→ WORK ORDER
Show all lines containing "vendita" from the data below.

(Dataset entries)
________________________
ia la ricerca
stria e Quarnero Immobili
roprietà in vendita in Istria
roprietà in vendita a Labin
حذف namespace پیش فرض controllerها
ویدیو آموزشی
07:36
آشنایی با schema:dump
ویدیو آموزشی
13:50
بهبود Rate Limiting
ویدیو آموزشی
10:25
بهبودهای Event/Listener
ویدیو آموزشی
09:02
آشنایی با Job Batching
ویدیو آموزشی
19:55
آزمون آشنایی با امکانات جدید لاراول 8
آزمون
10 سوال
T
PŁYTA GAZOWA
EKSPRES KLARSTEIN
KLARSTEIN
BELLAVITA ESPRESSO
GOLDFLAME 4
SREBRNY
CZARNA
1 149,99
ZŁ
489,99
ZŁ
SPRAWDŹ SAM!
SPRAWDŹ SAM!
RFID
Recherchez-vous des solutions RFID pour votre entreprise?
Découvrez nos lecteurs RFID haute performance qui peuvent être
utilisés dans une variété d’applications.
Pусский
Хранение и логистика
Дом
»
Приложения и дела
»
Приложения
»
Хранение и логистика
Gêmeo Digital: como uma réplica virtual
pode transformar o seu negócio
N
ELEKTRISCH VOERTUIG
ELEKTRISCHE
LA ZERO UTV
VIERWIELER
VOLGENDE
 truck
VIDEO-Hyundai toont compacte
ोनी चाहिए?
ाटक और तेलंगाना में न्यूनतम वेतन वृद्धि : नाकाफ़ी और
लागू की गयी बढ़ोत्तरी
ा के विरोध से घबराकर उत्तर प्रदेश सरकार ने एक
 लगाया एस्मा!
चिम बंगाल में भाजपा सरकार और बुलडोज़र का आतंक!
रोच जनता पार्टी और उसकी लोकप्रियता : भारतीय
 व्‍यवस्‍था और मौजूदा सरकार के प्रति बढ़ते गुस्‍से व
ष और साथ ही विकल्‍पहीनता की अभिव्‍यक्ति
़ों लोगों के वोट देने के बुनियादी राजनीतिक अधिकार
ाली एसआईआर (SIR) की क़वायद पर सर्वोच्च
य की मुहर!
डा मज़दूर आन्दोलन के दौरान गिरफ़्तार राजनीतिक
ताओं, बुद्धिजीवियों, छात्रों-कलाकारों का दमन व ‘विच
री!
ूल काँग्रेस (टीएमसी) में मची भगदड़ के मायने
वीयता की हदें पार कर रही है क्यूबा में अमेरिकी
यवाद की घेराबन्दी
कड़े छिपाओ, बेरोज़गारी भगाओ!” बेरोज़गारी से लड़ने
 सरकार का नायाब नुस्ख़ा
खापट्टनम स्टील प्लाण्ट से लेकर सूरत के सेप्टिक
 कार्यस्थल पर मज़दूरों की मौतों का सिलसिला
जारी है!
________________________
→ SOLVED EXERCISE
roprietà in vendita in Istria
roprietà in vendita a Labin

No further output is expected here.